Among the entries that follow, locate the line with "63: (545, 277, 2.30)" and the line with "82: (581, 290, 2.59)". Output those lines and all lines in between, exactly, minus the pictures.

+++

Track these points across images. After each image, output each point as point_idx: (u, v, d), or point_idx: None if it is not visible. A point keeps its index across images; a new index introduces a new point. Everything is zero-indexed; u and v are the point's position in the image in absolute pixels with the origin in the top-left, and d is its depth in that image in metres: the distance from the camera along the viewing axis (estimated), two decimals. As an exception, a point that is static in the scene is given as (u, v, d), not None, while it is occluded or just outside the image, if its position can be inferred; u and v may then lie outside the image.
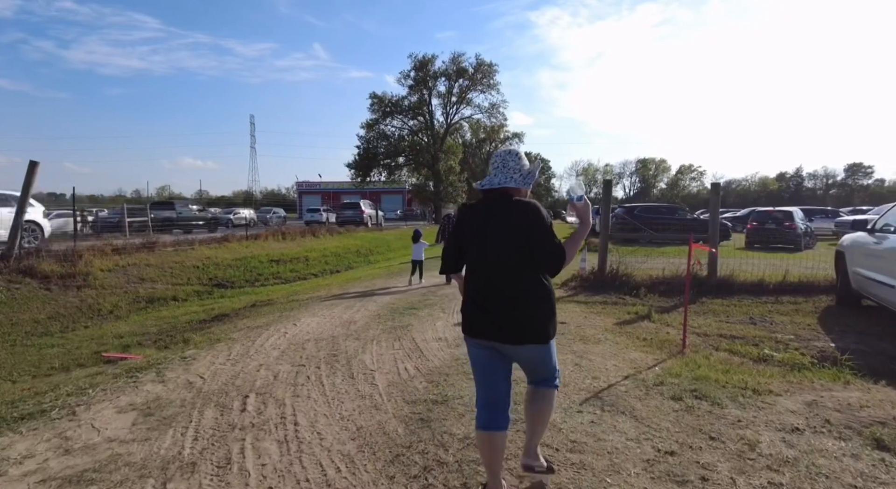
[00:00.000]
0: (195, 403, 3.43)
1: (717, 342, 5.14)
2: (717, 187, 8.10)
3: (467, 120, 46.89)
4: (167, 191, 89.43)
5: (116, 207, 23.55)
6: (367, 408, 3.34)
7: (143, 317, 8.12)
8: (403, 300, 7.39)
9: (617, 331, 5.47)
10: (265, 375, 4.03)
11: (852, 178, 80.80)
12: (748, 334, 5.43)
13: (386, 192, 59.39)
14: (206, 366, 4.27)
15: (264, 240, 16.29)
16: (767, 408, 3.19)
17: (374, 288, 8.98)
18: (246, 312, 7.28)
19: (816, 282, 7.96)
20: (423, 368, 4.12)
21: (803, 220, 18.69)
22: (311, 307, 7.06)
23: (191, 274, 11.16)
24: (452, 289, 8.45)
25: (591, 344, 4.85)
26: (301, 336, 5.27)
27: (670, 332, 5.48)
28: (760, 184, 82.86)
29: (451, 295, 7.86)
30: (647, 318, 6.14)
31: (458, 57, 41.85)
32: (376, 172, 43.64)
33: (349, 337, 5.17)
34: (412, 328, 5.50)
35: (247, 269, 12.35)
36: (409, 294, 8.05)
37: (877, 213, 21.47)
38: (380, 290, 8.61)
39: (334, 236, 20.03)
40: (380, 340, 5.01)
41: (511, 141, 61.51)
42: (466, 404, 3.32)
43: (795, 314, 6.51)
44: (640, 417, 3.09)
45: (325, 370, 4.13)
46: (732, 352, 4.72)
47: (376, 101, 41.91)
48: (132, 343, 5.93)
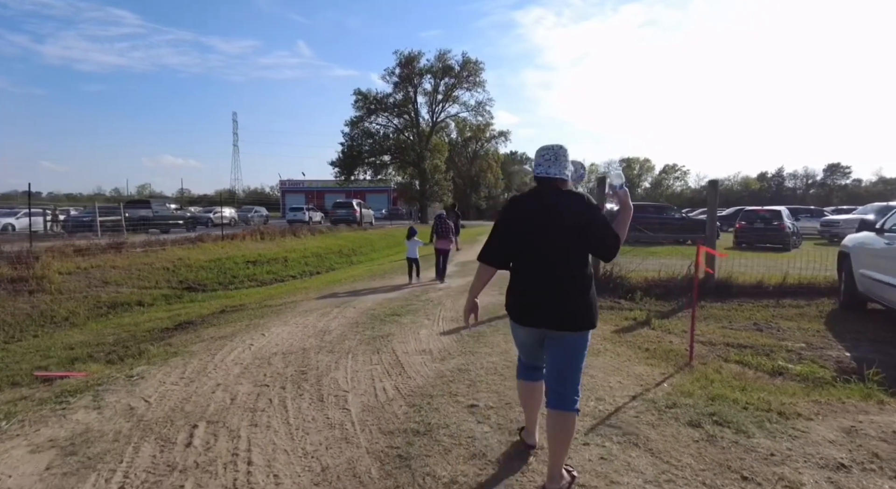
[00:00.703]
0: (131, 437, 2.88)
1: (725, 352, 4.73)
2: (716, 184, 7.73)
3: (453, 118, 46.47)
4: (147, 189, 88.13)
5: (90, 206, 22.62)
6: (336, 440, 2.83)
7: (102, 324, 7.47)
8: (385, 305, 6.87)
9: (617, 341, 5.03)
10: (221, 398, 3.50)
11: (831, 177, 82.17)
12: (756, 342, 5.04)
13: (371, 191, 58.54)
14: (154, 387, 3.72)
15: (241, 240, 15.61)
16: (801, 437, 2.76)
17: (355, 290, 8.45)
18: (213, 319, 6.69)
19: (817, 284, 7.65)
20: (404, 388, 3.62)
21: (790, 219, 18.58)
22: (284, 314, 6.51)
23: (160, 276, 10.49)
24: (440, 293, 7.96)
25: (591, 355, 4.39)
26: (268, 349, 4.73)
27: (673, 341, 5.06)
28: (743, 183, 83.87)
29: (438, 299, 7.38)
30: (647, 325, 5.72)
31: (444, 54, 41.45)
32: (361, 171, 42.89)
33: (322, 349, 4.64)
34: (393, 338, 4.99)
35: (221, 271, 11.70)
36: (391, 298, 7.54)
37: (861, 212, 21.59)
38: (362, 293, 8.08)
39: (316, 236, 19.40)
40: (356, 354, 4.49)
41: (497, 140, 61.34)
42: (453, 435, 2.84)
43: (801, 319, 6.16)
44: (656, 451, 2.63)
45: (291, 391, 3.61)
46: (744, 364, 4.31)
47: (361, 98, 41.23)
48: (82, 356, 5.33)
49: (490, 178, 66.64)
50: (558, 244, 2.22)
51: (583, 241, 2.22)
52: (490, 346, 4.68)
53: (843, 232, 19.73)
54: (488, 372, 3.96)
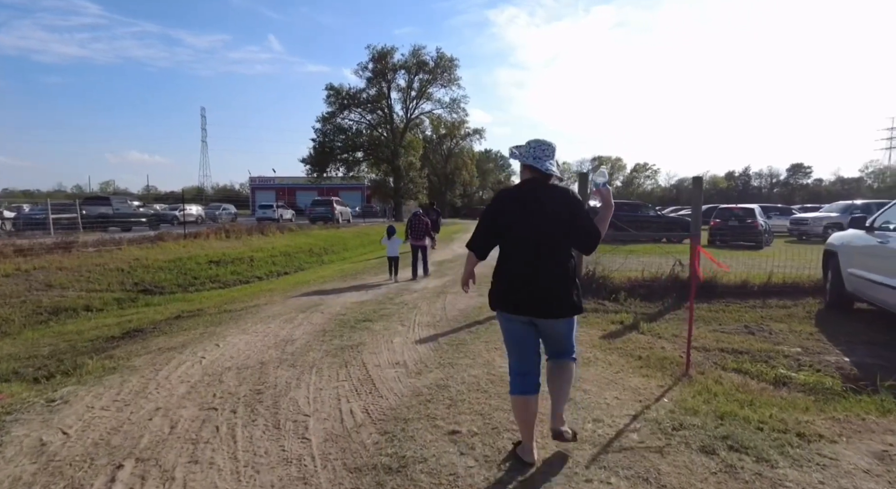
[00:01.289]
0: (33, 485, 2.34)
1: (721, 359, 4.42)
2: (700, 181, 7.48)
3: (428, 115, 45.71)
4: (112, 186, 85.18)
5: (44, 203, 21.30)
6: (291, 482, 2.35)
7: (40, 333, 6.73)
8: (356, 309, 6.37)
9: (606, 348, 4.67)
10: (159, 426, 2.96)
11: (794, 177, 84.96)
12: (752, 347, 4.76)
13: (344, 188, 57.45)
14: (78, 414, 3.15)
15: (205, 238, 14.78)
16: (831, 467, 2.42)
17: (324, 292, 7.91)
18: (166, 326, 6.07)
19: (801, 283, 7.50)
20: (375, 410, 3.16)
21: (762, 217, 18.80)
22: (244, 320, 5.94)
23: (113, 278, 9.69)
24: (415, 295, 7.50)
25: (583, 366, 4.02)
26: (221, 362, 4.18)
27: (666, 347, 4.73)
28: (710, 182, 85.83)
29: (413, 302, 6.92)
30: (636, 329, 5.39)
31: (419, 50, 40.80)
32: (333, 167, 41.86)
33: (283, 363, 4.13)
34: (363, 349, 4.51)
35: (181, 272, 10.93)
36: (363, 301, 7.04)
37: (827, 210, 22.08)
38: (331, 295, 7.54)
39: (285, 234, 18.63)
40: (321, 368, 3.99)
41: (472, 137, 61.00)
42: (432, 471, 2.39)
43: (790, 320, 5.94)
44: (670, 487, 2.25)
45: (243, 416, 3.10)
46: (744, 373, 4.00)
47: (333, 94, 40.22)
48: (5, 372, 4.66)
49: (465, 175, 66.34)
50: (547, 235, 2.31)
51: (566, 233, 2.33)
52: (471, 357, 4.25)
53: (812, 230, 20.20)
54: (470, 388, 3.53)
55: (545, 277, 2.30)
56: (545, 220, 2.31)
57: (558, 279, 2.31)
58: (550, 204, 2.32)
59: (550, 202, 2.32)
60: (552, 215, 2.31)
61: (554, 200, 2.33)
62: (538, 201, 2.33)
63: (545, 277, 2.30)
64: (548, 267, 2.30)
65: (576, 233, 2.33)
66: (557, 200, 2.33)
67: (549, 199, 2.33)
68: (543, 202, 2.33)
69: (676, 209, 33.20)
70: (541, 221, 2.31)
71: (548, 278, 2.30)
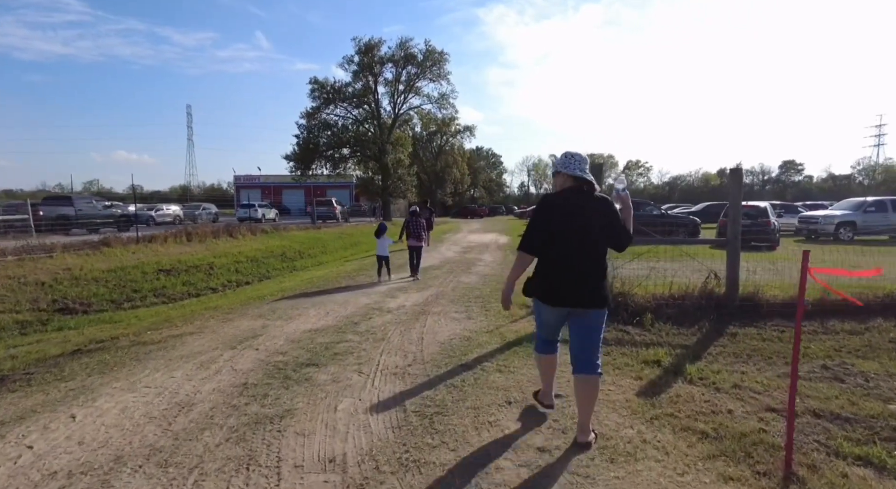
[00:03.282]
0: None
1: (825, 433, 2.96)
2: (740, 174, 6.05)
3: (416, 110, 44.03)
4: (96, 185, 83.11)
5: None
6: None
7: None
8: (304, 343, 4.85)
9: (650, 417, 3.18)
10: None
11: (785, 174, 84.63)
12: (853, 408, 3.30)
13: (332, 187, 55.68)
14: None
15: (163, 242, 13.14)
16: None
17: (274, 313, 6.36)
18: (41, 371, 4.48)
19: (865, 296, 6.08)
20: None
21: (774, 215, 17.56)
22: (148, 362, 4.39)
23: (26, 294, 8.06)
24: (386, 319, 5.99)
25: (622, 459, 2.54)
26: (50, 459, 2.63)
27: (735, 411, 3.26)
28: (703, 179, 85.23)
29: (382, 329, 5.41)
30: (681, 375, 3.92)
31: (407, 43, 39.11)
32: (318, 165, 40.06)
33: (148, 461, 2.58)
34: (289, 427, 2.97)
35: (119, 284, 9.31)
36: (318, 329, 5.52)
37: (837, 207, 20.84)
38: (278, 321, 6.00)
39: (257, 236, 16.99)
40: (205, 475, 2.46)
41: (462, 135, 59.63)
42: None
43: (876, 355, 4.51)
44: None
45: None
46: (879, 469, 2.54)
47: (318, 88, 38.41)
48: None
49: (456, 173, 64.75)
50: (591, 238, 2.63)
51: (606, 235, 2.67)
52: (451, 444, 2.74)
53: (823, 228, 18.92)
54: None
55: (587, 274, 2.63)
56: (588, 225, 2.62)
57: (597, 276, 2.65)
58: (592, 211, 2.64)
59: (592, 210, 2.64)
60: (594, 221, 2.62)
61: (597, 209, 2.65)
62: (582, 208, 2.64)
63: (587, 274, 2.63)
64: (589, 265, 2.63)
65: (613, 235, 2.68)
66: (599, 208, 2.65)
67: (591, 208, 2.64)
68: (586, 209, 2.64)
69: (671, 207, 31.99)
70: (585, 227, 2.62)
71: (588, 275, 2.63)
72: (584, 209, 2.60)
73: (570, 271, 2.60)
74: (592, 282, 2.60)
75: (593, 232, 2.59)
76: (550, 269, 2.64)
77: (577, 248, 2.59)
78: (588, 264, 2.60)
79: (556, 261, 2.64)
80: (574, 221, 2.59)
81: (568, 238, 2.59)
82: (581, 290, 2.59)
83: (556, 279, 2.62)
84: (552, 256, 2.64)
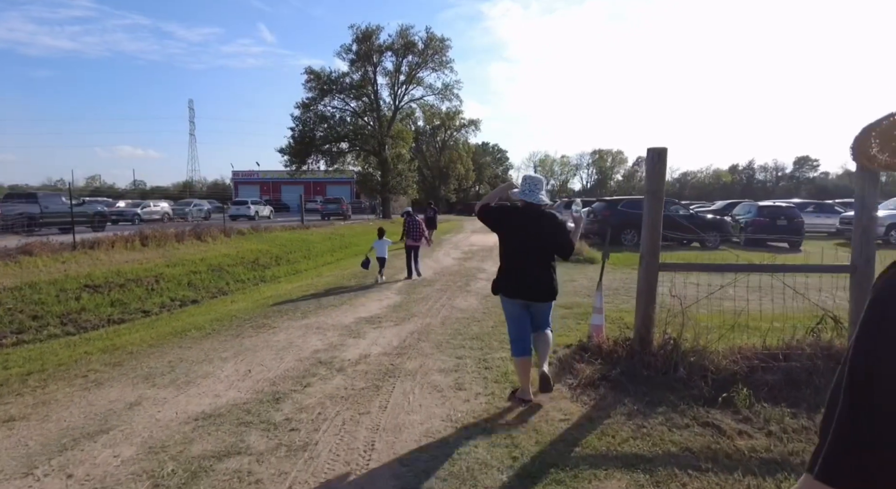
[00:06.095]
0: None
1: None
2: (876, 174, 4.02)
3: (418, 102, 41.86)
4: (98, 181, 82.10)
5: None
6: None
7: None
8: (162, 464, 2.85)
9: None
10: None
11: (800, 170, 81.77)
12: None
13: (331, 182, 53.74)
14: None
15: (108, 248, 11.16)
16: None
17: (167, 375, 4.36)
18: None
19: None
20: None
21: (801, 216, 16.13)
22: None
23: None
24: (333, 385, 3.98)
25: None
26: None
27: None
28: (714, 176, 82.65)
29: (326, 408, 3.42)
30: None
31: (407, 30, 37.00)
32: (314, 159, 38.05)
33: None
34: None
35: (16, 307, 7.32)
36: (218, 407, 3.54)
37: (885, 206, 18.60)
38: (168, 390, 3.99)
39: (231, 238, 15.00)
40: None
41: (468, 129, 57.48)
42: None
43: None
44: None
45: None
46: None
47: (313, 78, 36.38)
48: None
49: (460, 169, 62.59)
50: (539, 244, 3.48)
51: (551, 243, 3.51)
52: None
53: (871, 231, 16.82)
54: None
55: (536, 275, 3.47)
56: (538, 236, 3.47)
57: (545, 276, 3.48)
58: (544, 224, 3.50)
59: (544, 223, 3.50)
60: (542, 233, 3.48)
61: (546, 222, 3.51)
62: (534, 222, 3.50)
63: (536, 275, 3.47)
64: (538, 268, 3.47)
65: (558, 245, 3.53)
66: (548, 222, 3.52)
67: (542, 222, 3.51)
68: (538, 223, 3.50)
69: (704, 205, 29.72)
70: (535, 237, 3.47)
71: (538, 275, 3.47)
72: (535, 224, 3.48)
73: (524, 273, 3.47)
74: (542, 280, 3.48)
75: (542, 242, 3.48)
76: (508, 271, 3.55)
77: (528, 255, 3.47)
78: (538, 267, 3.47)
79: (512, 265, 3.53)
80: (525, 233, 3.48)
81: (521, 246, 3.48)
82: (534, 288, 3.48)
83: (514, 280, 3.51)
84: (509, 262, 3.55)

+++

__TASK SOLUTION__
63: (545, 277, 2.30)
64: (548, 267, 2.30)
65: (576, 233, 2.33)
66: (557, 200, 2.33)
67: (549, 199, 2.33)
68: (543, 202, 2.33)
69: (676, 209, 33.20)
70: (541, 221, 2.31)
71: (548, 278, 2.30)
[00:03.282]
0: None
1: (825, 433, 2.96)
2: (740, 174, 6.05)
3: (416, 110, 44.03)
4: (96, 185, 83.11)
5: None
6: None
7: None
8: (304, 343, 4.85)
9: (650, 417, 3.18)
10: None
11: (785, 174, 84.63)
12: (853, 408, 3.30)
13: (332, 187, 55.68)
14: None
15: (163, 242, 13.14)
16: None
17: (274, 313, 6.36)
18: (41, 371, 4.48)
19: (865, 296, 6.08)
20: None
21: (774, 215, 17.56)
22: (148, 362, 4.39)
23: (26, 294, 8.06)
24: (386, 319, 5.99)
25: (622, 459, 2.54)
26: (50, 459, 2.63)
27: (735, 411, 3.26)
28: (703, 179, 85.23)
29: (382, 329, 5.41)
30: (681, 375, 3.92)
31: (407, 43, 39.11)
32: (318, 165, 40.06)
33: (148, 461, 2.58)
34: (289, 427, 2.97)
35: (119, 284, 9.31)
36: (318, 329, 5.52)
37: (837, 207, 20.84)
38: (278, 321, 6.00)
39: (257, 236, 16.99)
40: (205, 475, 2.46)
41: (462, 135, 59.63)
42: None
43: (876, 355, 4.51)
44: None
45: None
46: (879, 469, 2.54)
47: (318, 88, 38.41)
48: None
49: (456, 173, 64.75)
50: (591, 238, 2.63)
51: (606, 235, 2.67)
52: (451, 444, 2.74)
53: (823, 228, 18.92)
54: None
55: (587, 274, 2.63)
56: (588, 225, 2.62)
57: (597, 276, 2.65)
58: (592, 211, 2.64)
59: (592, 210, 2.64)
60: (594, 221, 2.62)
61: (597, 209, 2.65)
62: (582, 208, 2.64)
63: (587, 274, 2.63)
64: (589, 265, 2.63)
65: (613, 235, 2.68)
66: (599, 208, 2.65)
67: (591, 208, 2.64)
68: (586, 209, 2.64)
69: (671, 207, 31.99)
70: (585, 227, 2.62)
71: (588, 275, 2.63)
72: (584, 209, 2.60)
73: (570, 271, 2.60)
74: (592, 282, 2.60)
75: (593, 232, 2.59)
76: (550, 269, 2.64)
77: (577, 248, 2.59)
78: (588, 264, 2.60)
79: (556, 261, 2.64)
80: (574, 221, 2.59)
81: (568, 238, 2.59)
82: (581, 290, 2.59)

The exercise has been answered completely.